#### 任务说明
请在下面的数据中找出所有含有“family”一词的行，并将这些行逐一原样抄出。

#### 给定条目
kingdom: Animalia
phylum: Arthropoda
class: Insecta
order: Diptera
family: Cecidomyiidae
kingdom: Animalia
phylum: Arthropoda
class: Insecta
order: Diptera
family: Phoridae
---
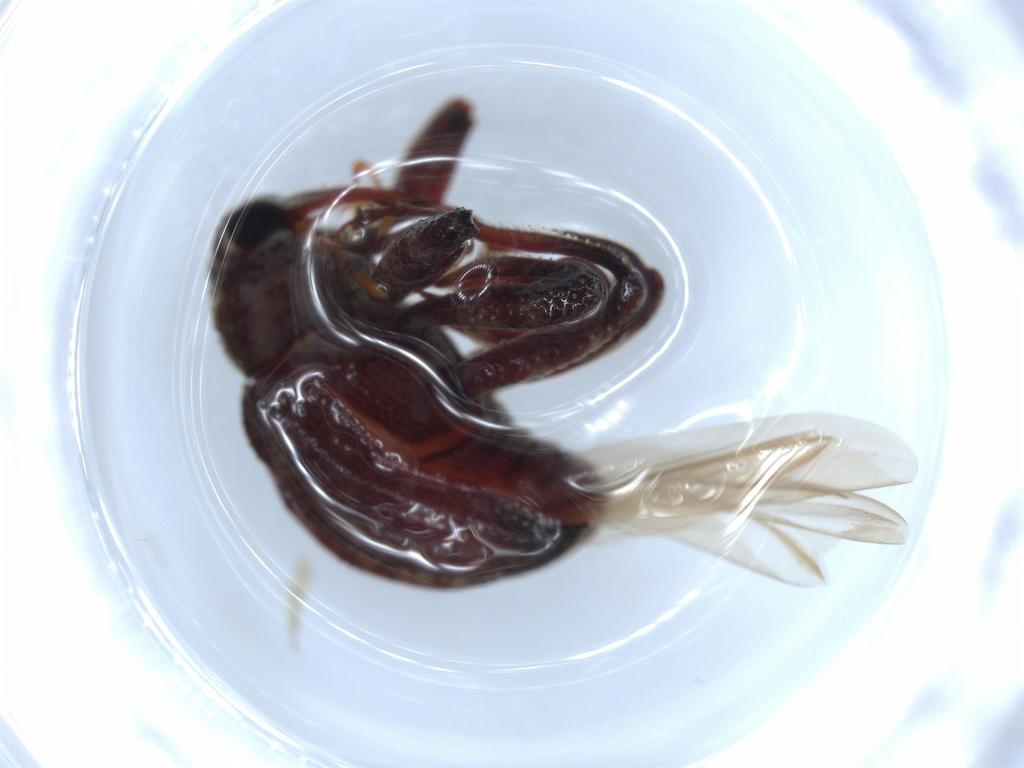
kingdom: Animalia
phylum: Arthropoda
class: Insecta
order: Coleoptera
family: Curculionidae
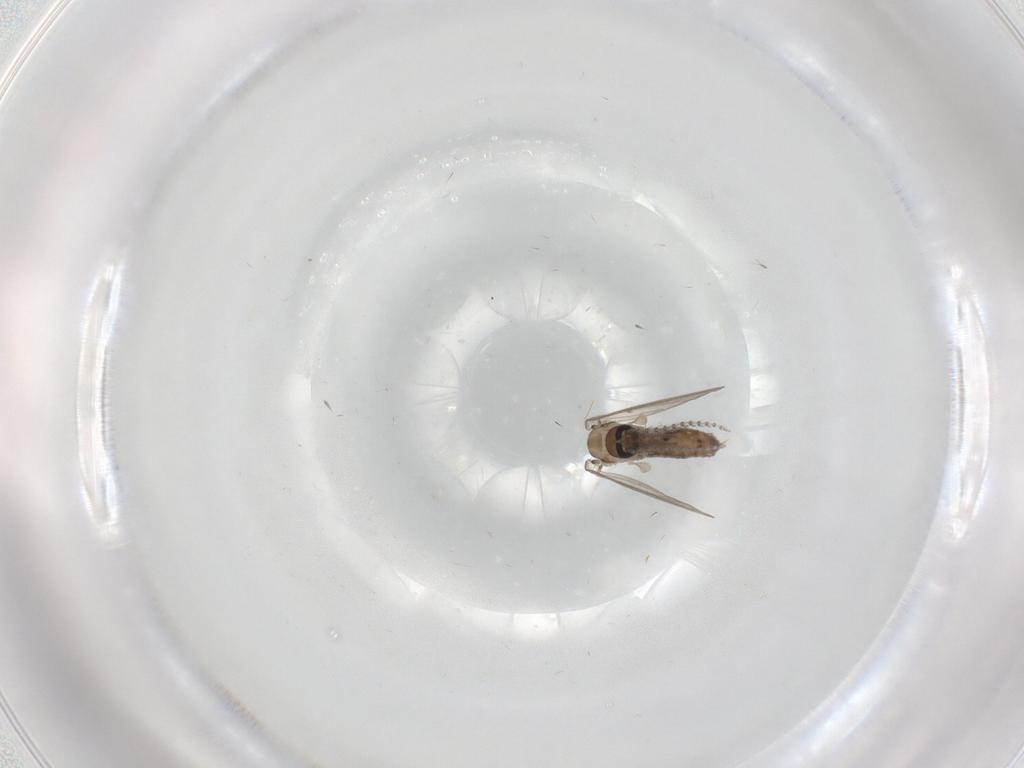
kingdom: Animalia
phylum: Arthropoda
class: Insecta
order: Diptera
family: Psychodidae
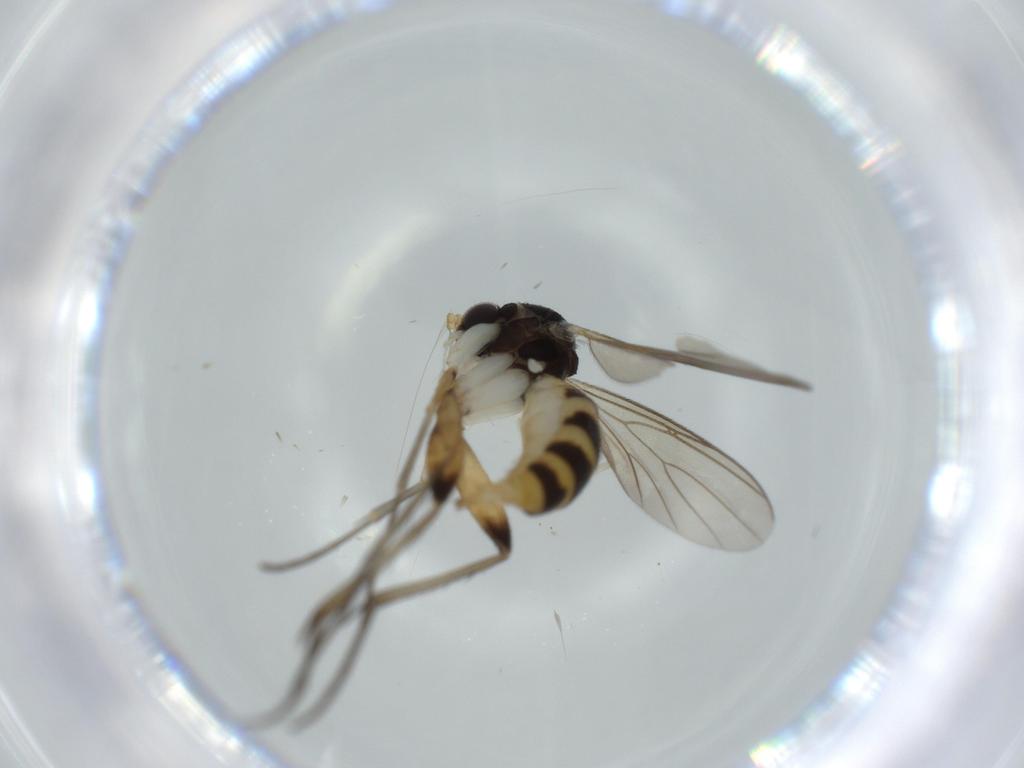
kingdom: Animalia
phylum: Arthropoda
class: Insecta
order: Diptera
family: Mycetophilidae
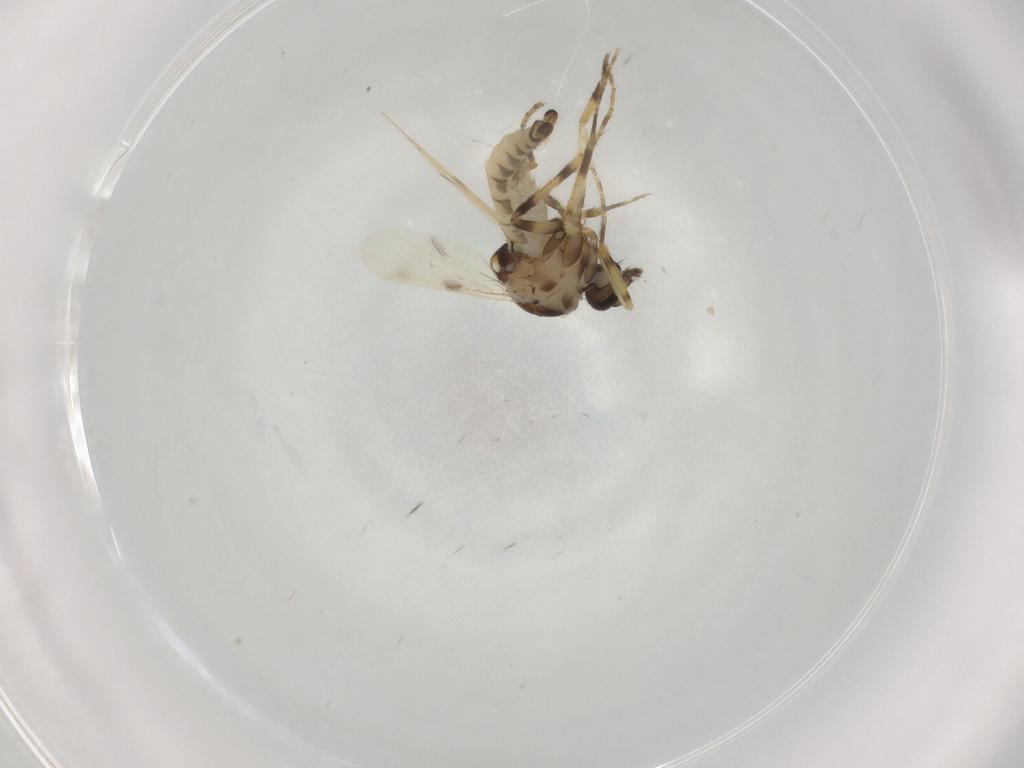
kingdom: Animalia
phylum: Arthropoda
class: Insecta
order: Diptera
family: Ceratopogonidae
...
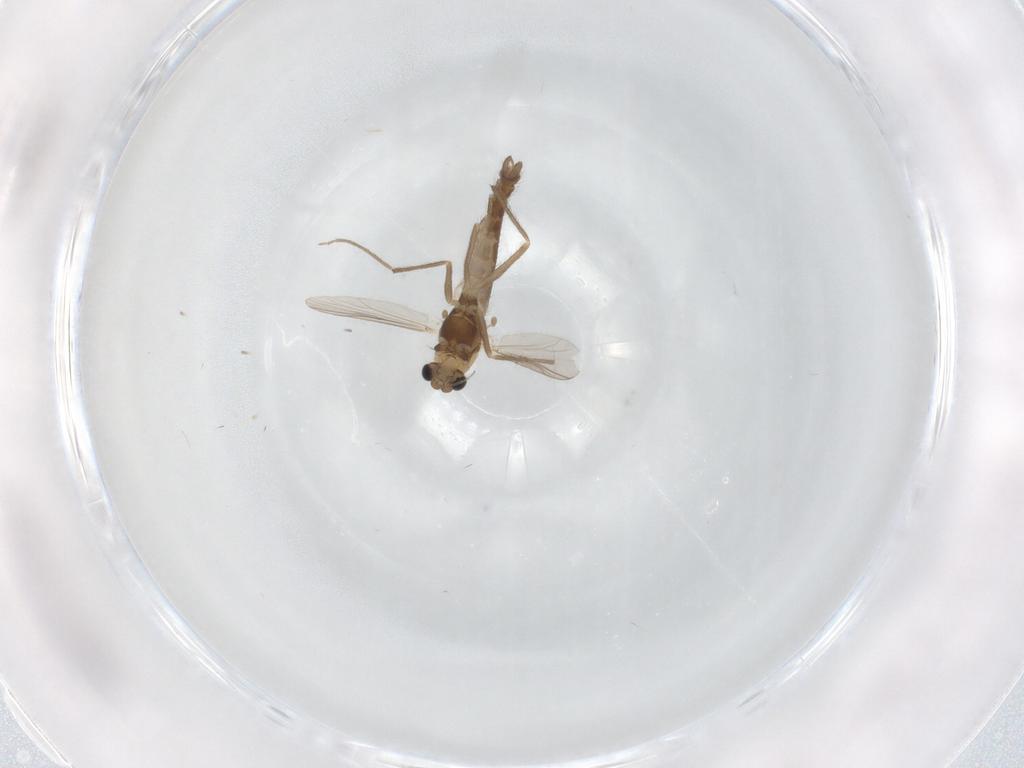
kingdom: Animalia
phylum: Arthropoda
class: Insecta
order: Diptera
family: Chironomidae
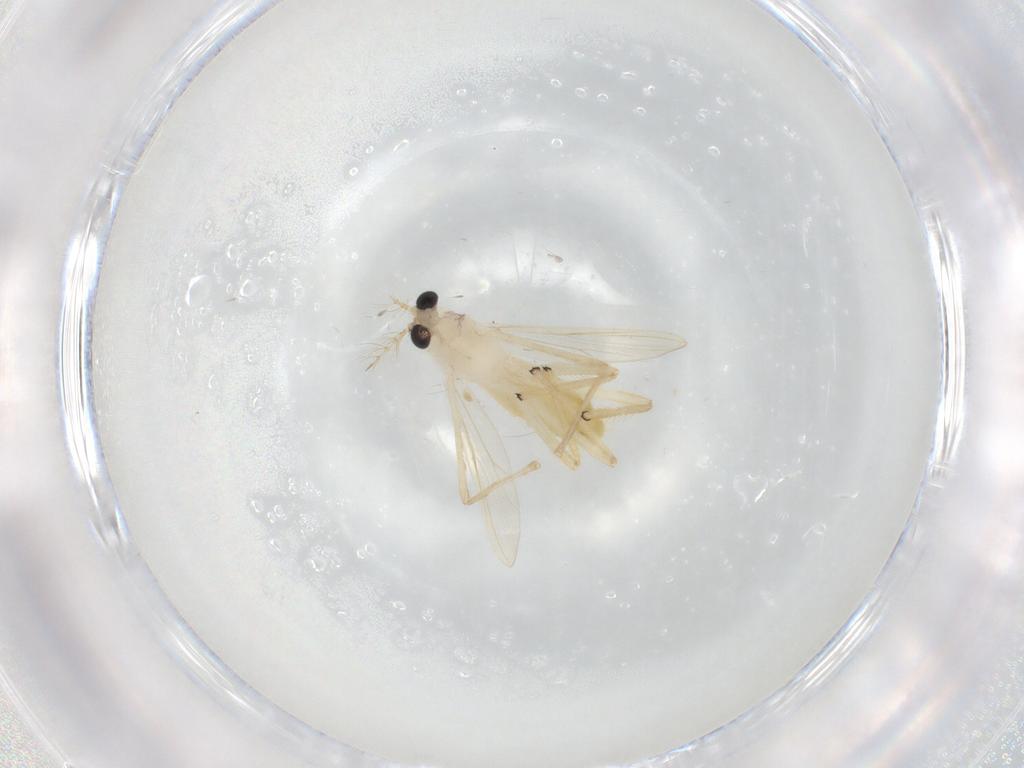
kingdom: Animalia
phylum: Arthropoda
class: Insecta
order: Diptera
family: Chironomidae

#### 回答
family: Cecidomyiidae
family: Phoridae
family: Curculionidae
family: Psychodidae
family: Mycetophilidae
family: Ceratopogonidae
family: Chironomidae
family: Chironomidae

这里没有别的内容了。